[Task] Where the listing below reaches the line containing "1,3 -1,3 -37,47", start writing out lines exactly, and stop once the line containing "M297,951l63,8 -24,25 -39,-23z" has been written.

Start of Excerpted data

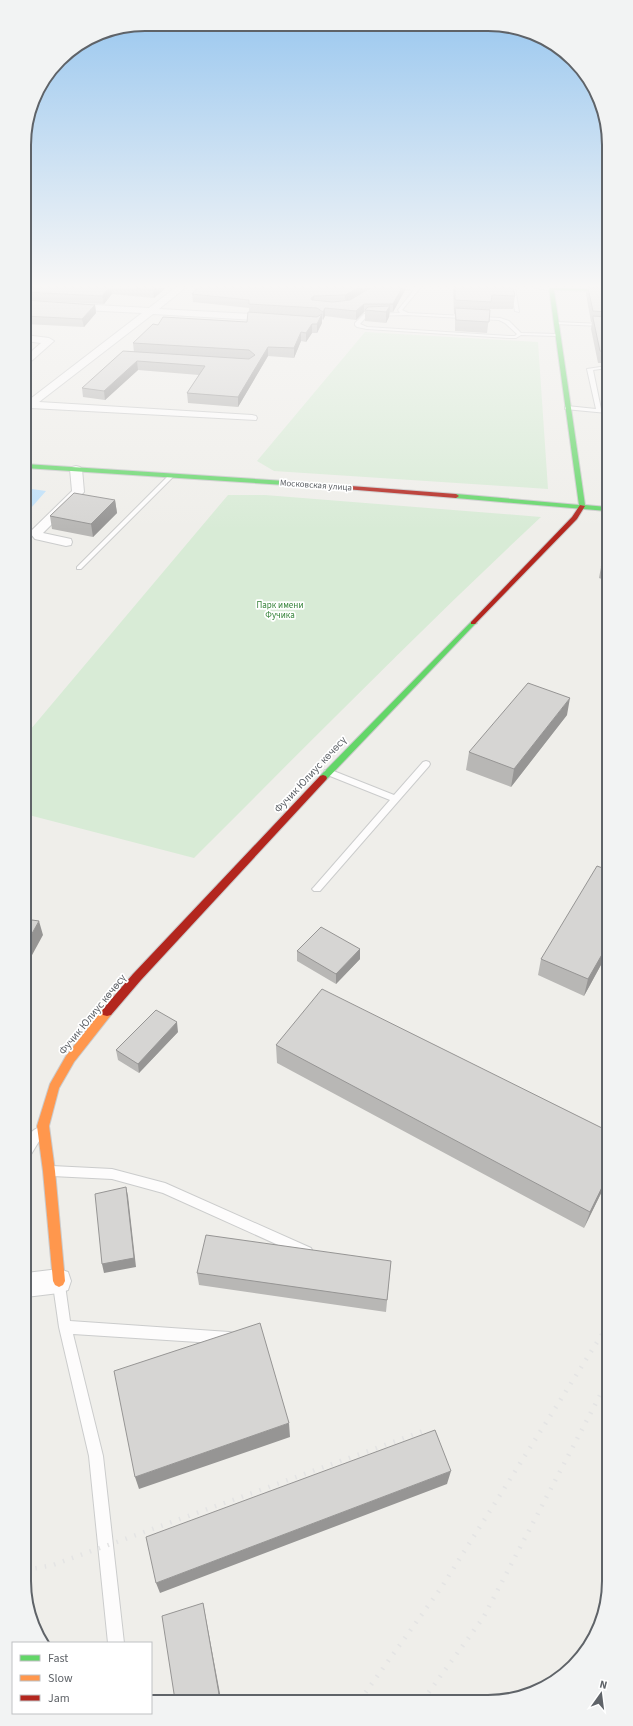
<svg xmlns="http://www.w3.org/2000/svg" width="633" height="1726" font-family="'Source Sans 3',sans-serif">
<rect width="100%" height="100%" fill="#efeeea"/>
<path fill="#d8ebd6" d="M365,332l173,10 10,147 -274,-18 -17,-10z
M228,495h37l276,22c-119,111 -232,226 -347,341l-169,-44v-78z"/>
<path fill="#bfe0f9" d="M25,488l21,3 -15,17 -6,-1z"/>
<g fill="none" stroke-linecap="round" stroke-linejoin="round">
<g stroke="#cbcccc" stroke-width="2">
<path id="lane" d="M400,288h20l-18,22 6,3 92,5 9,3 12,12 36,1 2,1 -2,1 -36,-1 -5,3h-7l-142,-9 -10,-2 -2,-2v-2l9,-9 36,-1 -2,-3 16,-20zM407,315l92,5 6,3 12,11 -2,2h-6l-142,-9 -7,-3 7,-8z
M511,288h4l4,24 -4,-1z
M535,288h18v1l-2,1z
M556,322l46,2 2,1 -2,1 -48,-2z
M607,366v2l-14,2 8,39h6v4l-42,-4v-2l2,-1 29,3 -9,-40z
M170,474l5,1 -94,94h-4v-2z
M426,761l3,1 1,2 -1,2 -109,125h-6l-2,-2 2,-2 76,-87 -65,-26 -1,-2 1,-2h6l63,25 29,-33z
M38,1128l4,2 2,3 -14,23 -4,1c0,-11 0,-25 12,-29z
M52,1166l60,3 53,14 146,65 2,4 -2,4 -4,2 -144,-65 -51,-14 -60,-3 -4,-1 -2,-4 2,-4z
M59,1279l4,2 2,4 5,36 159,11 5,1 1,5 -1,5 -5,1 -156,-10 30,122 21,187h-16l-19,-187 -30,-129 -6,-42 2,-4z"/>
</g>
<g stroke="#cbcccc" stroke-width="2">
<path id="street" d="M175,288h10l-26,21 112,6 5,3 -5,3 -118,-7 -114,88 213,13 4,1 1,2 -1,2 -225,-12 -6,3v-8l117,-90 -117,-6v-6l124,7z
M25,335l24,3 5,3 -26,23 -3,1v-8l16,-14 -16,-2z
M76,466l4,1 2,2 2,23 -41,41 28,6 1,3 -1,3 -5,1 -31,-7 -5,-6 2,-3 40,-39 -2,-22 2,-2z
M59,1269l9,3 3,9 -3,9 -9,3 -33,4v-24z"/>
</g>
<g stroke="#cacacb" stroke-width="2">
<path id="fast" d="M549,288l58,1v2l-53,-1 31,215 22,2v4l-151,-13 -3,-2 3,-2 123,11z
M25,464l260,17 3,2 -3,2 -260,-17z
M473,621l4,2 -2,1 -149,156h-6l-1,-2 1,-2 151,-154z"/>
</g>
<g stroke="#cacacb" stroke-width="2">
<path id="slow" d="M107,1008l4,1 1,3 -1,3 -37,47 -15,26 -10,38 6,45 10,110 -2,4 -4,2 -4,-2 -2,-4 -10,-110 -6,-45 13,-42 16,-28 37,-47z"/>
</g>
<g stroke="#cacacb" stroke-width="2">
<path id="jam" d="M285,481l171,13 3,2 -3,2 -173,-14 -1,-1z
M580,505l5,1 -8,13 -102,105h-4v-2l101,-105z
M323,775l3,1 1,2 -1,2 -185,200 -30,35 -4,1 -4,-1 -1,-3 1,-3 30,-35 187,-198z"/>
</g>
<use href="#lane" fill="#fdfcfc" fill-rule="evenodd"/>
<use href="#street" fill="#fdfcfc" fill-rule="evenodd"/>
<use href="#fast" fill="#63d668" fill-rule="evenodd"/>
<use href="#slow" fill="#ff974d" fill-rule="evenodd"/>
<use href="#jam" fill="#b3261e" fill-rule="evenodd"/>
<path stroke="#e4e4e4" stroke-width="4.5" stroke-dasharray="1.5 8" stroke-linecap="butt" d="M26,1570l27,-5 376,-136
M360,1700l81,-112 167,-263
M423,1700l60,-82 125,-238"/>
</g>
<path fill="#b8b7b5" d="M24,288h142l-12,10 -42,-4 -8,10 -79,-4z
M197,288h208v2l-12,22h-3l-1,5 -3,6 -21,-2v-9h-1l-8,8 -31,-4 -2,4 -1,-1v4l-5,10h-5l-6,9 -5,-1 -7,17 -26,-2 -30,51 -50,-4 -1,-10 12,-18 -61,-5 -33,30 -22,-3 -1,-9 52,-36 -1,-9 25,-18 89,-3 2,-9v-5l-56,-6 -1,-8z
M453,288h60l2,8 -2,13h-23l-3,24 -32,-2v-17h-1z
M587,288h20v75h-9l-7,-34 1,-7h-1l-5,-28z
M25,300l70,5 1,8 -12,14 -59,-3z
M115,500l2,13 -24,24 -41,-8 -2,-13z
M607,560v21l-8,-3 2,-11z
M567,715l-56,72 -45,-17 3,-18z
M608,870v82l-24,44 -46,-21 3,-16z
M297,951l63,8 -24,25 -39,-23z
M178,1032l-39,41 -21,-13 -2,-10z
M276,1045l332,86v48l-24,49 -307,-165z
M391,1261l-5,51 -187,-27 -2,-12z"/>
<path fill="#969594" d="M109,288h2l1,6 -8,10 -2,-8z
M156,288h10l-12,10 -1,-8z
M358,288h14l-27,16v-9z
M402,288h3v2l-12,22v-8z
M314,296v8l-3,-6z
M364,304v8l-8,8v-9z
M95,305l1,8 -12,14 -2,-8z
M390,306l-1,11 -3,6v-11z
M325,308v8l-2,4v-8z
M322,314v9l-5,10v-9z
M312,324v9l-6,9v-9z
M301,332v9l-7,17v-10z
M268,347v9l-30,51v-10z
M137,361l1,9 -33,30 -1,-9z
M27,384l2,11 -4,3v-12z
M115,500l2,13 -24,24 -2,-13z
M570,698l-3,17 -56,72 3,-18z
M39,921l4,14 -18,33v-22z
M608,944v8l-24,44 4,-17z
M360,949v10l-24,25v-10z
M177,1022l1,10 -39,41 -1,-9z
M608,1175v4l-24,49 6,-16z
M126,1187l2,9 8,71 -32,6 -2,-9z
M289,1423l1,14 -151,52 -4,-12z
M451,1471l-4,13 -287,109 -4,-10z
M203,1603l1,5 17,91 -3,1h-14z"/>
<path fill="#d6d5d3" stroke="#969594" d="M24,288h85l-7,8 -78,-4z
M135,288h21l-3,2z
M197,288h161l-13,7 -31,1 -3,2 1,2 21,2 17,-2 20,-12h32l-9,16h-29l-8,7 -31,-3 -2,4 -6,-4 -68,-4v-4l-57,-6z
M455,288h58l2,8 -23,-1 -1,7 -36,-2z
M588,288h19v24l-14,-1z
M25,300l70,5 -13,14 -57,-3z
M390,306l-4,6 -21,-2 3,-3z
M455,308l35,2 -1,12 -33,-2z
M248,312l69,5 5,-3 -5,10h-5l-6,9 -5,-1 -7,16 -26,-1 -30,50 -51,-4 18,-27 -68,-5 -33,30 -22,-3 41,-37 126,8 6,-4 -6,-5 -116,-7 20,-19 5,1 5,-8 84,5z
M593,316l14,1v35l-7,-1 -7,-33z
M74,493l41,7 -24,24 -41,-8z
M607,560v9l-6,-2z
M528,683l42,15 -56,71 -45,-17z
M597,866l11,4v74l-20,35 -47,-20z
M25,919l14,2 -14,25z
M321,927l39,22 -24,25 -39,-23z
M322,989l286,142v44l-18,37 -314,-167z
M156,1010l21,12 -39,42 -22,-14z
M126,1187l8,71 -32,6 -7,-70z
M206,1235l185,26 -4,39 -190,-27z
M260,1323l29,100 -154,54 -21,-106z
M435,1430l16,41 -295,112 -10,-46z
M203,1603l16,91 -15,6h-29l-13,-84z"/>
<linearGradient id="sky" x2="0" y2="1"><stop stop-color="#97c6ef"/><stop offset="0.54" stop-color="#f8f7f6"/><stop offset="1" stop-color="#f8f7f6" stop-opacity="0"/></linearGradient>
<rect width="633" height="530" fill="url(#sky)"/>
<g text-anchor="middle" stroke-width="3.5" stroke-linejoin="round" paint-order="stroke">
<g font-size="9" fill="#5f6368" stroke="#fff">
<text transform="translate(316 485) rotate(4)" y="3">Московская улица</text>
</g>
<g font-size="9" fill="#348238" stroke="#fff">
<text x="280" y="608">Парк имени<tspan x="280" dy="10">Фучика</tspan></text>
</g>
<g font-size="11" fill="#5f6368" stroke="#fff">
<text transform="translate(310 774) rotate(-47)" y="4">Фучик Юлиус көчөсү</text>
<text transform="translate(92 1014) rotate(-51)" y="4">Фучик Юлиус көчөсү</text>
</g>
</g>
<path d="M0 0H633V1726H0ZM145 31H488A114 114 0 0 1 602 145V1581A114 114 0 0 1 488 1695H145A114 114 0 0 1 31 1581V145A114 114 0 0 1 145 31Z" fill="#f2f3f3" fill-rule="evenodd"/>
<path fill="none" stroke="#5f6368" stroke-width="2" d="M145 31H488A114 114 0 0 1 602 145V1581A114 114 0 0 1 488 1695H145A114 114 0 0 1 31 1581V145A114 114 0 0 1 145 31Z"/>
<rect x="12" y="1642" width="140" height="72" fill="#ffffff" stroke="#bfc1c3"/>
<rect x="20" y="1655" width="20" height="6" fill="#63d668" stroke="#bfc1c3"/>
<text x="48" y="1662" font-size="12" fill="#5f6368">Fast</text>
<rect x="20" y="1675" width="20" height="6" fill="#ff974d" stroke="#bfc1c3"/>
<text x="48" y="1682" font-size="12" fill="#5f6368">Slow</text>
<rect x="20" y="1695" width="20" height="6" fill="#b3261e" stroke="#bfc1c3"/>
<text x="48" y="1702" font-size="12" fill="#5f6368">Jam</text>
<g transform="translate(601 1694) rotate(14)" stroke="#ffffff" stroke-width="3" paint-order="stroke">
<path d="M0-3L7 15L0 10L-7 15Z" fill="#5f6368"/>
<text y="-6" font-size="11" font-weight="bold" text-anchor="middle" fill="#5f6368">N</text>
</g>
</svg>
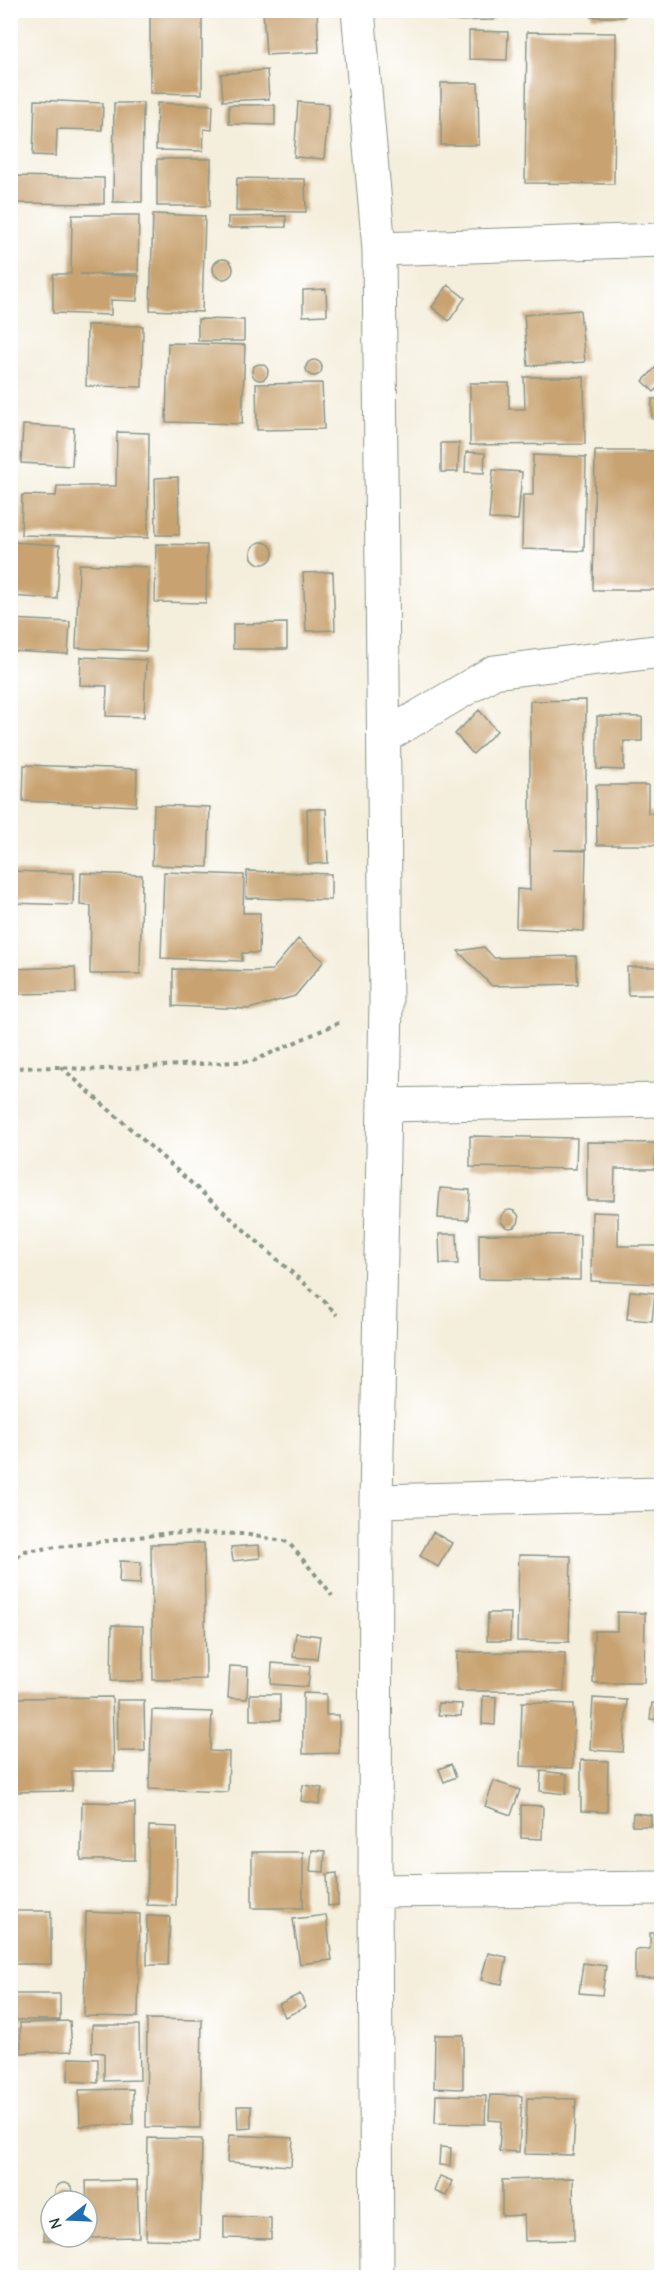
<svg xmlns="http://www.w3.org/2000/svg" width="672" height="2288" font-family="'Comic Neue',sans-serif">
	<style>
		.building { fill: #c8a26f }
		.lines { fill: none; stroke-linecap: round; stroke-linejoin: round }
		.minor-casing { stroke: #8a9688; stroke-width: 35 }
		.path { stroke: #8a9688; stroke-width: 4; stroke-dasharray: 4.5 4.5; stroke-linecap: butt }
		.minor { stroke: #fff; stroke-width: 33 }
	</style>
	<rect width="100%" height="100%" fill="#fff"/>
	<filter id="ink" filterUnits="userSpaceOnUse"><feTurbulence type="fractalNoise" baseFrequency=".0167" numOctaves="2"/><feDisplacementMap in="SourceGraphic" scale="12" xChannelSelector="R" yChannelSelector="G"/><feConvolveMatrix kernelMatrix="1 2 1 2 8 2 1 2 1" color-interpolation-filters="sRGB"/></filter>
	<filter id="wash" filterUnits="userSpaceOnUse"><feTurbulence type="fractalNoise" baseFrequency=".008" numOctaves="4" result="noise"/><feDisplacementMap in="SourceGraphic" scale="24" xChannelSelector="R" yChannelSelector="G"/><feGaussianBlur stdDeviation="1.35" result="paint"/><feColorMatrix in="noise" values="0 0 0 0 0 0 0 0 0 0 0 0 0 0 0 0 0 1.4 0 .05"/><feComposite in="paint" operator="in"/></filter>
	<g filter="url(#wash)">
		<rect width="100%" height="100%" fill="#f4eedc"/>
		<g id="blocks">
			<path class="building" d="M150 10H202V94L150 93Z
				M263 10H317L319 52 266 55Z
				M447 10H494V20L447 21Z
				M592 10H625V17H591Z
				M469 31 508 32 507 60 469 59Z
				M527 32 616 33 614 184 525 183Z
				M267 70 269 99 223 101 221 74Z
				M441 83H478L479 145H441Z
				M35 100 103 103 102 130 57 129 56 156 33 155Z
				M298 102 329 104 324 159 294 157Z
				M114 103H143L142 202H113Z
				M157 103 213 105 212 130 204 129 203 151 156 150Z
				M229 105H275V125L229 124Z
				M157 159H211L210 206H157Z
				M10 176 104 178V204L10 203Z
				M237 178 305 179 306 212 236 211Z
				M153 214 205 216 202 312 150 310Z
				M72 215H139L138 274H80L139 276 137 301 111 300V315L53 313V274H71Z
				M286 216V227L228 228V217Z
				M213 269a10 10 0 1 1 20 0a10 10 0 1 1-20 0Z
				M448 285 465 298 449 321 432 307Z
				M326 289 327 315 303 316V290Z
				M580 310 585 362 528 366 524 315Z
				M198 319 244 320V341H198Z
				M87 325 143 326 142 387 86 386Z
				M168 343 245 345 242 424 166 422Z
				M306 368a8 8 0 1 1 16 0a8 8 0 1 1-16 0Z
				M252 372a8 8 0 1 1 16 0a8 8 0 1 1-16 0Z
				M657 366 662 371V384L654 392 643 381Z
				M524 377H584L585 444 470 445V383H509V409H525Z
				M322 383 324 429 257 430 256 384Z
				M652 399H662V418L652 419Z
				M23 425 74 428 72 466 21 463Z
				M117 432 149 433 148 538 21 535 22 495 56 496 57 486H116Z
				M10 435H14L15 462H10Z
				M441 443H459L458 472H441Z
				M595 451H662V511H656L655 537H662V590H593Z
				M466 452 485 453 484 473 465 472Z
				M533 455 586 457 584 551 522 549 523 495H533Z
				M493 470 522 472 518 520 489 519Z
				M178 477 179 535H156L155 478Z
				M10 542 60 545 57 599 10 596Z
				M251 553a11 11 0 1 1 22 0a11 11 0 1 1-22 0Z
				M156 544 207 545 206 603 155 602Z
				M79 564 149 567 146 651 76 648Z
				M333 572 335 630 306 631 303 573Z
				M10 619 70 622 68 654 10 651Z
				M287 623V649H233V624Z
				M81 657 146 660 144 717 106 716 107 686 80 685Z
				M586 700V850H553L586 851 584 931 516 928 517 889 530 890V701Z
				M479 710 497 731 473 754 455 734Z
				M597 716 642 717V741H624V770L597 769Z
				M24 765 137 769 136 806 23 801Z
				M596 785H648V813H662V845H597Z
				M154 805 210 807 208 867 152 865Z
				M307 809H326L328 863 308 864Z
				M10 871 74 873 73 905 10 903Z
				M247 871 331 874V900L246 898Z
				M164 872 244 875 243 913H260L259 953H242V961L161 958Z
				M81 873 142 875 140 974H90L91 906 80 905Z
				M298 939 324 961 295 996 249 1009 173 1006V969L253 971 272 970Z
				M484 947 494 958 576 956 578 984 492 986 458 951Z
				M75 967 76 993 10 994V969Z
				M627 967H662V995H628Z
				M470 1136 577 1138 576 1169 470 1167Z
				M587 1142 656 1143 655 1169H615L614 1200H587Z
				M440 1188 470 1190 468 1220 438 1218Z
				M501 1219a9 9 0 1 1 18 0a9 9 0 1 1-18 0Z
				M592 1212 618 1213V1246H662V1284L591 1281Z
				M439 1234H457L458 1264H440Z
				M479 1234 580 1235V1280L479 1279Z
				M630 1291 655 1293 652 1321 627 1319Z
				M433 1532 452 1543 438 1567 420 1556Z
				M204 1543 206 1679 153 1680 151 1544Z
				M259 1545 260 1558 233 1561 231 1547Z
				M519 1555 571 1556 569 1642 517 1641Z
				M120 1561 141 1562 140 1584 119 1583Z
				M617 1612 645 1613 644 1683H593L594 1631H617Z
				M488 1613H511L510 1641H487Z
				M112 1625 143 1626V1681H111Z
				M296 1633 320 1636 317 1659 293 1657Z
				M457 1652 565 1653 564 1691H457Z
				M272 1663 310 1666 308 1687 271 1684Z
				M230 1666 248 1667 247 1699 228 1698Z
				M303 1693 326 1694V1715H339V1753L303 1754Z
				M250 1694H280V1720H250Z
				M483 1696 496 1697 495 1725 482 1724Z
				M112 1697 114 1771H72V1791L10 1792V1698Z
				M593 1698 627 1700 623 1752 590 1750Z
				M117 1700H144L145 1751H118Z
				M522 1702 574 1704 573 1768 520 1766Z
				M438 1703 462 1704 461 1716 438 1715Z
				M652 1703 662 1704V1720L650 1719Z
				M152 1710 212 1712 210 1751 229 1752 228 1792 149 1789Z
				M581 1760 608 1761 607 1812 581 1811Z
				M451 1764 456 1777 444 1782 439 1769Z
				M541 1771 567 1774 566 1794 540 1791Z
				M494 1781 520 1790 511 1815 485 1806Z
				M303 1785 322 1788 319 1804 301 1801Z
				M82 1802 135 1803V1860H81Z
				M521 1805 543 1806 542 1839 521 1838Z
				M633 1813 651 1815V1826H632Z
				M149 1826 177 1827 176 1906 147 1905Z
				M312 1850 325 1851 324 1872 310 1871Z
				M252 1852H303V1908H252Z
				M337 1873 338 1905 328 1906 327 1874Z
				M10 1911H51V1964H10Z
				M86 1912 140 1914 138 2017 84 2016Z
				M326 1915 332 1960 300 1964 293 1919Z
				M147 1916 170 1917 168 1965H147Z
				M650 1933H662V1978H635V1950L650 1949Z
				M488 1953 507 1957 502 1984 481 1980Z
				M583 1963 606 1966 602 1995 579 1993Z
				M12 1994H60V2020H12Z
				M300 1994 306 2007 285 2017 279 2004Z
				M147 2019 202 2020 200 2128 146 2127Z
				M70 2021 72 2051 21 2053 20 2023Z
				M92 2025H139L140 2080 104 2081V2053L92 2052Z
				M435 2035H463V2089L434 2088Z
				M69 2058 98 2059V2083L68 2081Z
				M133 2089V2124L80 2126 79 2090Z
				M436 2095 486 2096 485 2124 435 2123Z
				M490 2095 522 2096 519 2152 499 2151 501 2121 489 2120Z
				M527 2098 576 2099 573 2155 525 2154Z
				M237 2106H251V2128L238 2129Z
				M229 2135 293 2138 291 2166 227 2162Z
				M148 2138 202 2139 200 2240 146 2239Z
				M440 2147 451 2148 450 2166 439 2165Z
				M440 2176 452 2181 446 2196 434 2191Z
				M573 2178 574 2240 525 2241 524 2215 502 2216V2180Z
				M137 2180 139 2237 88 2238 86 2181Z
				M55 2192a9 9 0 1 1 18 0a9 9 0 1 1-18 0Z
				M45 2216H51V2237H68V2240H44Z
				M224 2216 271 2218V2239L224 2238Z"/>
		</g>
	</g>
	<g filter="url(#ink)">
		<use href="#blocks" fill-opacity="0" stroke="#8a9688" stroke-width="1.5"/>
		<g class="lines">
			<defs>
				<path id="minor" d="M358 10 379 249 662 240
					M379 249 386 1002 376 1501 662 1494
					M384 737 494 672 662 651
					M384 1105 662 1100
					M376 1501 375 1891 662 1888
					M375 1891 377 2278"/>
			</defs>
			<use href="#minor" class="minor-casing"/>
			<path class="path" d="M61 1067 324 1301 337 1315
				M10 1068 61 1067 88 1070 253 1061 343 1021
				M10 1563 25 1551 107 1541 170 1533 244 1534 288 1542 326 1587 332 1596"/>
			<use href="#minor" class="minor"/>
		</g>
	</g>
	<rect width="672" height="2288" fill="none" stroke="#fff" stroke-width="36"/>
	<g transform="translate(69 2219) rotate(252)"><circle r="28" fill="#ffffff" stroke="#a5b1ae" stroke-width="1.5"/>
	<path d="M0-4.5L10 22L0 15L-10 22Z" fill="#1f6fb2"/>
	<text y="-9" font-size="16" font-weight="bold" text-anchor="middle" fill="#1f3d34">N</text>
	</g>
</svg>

End of Excerpted data

[Task solution]
<path id="slow" d="M107,1008l4,1 1,3 -1,3 -37,47 -15,26 -10,38 6,45 10,110 -2,4 -4,2 -4,-2 -2,-4 -10,-110 -6,-45 13,-42 16,-28 37,-47z"/>
</g>
<g stroke="#cacacb" stroke-width="2">
<path id="jam" d="M285,481l171,13 3,2 -3,2 -173,-14 -1,-1z
M580,505l5,1 -8,13 -102,105h-4v-2l101,-105z
M323,775l3,1 1,2 -1,2 -185,200 -30,35 -4,1 -4,-1 -1,-3 1,-3 30,-35 187,-198z"/>
</g>
<use href="#lane" fill="#fdfcfc" fill-rule="evenodd"/>
<use href="#street" fill="#fdfcfc" fill-rule="evenodd"/>
<use href="#fast" fill="#63d668" fill-rule="evenodd"/>
<use href="#slow" fill="#ff974d" fill-rule="evenodd"/>
<use href="#jam" fill="#b3261e" fill-rule="evenodd"/>
<path stroke="#e4e4e4" stroke-width="4.5" stroke-dasharray="1.5 8" stroke-linecap="butt" d="M26,1570l27,-5 376,-136
M360,1700l81,-112 167,-263
M423,1700l60,-82 125,-238"/>
</g>
<path fill="#b8b7b5" d="M24,288h142l-12,10 -42,-4 -8,10 -79,-4z
M197,288h208v2l-12,22h-3l-1,5 -3,6 -21,-2v-9h-1l-8,8 -31,-4 -2,4 -1,-1v4l-5,10h-5l-6,9 -5,-1 -7,17 -26,-2 -30,51 -50,-4 -1,-10 12,-18 -61,-5 -33,30 -22,-3 -1,-9 52,-36 -1,-9 25,-18 89,-3 2,-9v-5l-56,-6 -1,-8z
M453,288h60l2,8 -2,13h-23l-3,24 -32,-2v-17h-1z
M587,288h20v75h-9l-7,-34 1,-7h-1l-5,-28z
M25,300l70,5 1,8 -12,14 -59,-3z
M115,500l2,13 -24,24 -41,-8 -2,-13z
M607,560v21l-8,-3 2,-11z
M567,715l-56,72 -45,-17 3,-18z
M608,870v82l-24,44 -46,-21 3,-16z
M297,951l63,8 -24,25 -39,-23z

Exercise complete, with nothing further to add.